*THE TASK*. Through the line that contains "(3.914 lượt xem)", return the data below exactly, starting at its first line; leave the rest out.
== Segment start ==
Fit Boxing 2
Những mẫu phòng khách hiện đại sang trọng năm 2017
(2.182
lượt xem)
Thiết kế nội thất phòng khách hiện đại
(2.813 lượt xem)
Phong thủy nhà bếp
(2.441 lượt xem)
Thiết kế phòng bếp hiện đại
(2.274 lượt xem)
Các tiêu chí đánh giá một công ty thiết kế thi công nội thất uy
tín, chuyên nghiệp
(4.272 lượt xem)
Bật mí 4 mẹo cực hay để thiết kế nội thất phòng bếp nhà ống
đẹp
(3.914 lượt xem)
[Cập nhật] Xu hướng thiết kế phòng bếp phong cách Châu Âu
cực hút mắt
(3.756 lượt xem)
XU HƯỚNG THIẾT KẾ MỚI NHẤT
== Segment end ==
*SOLUTION FOR THIS PROBLEM*.
Fit Boxing 2
Những mẫu phòng khách hiện đại sang trọng năm 2017
(2.182
lượt xem)
Thiết kế nội thất phòng khách hiện đại
(2.813 lượt xem)
Phong thủy nhà bếp
(2.441 lượt xem)
Thiết kế phòng bếp hiện đại
(2.274 lượt xem)
Các tiêu chí đánh giá một công ty thiết kế thi công nội thất uy
tín, chuyên nghiệp
(4.272 lượt xem)
Bật mí 4 mẹo cực hay để thiết kế nội thất phòng bếp nhà ống
đẹp
(3.914 lượt xem)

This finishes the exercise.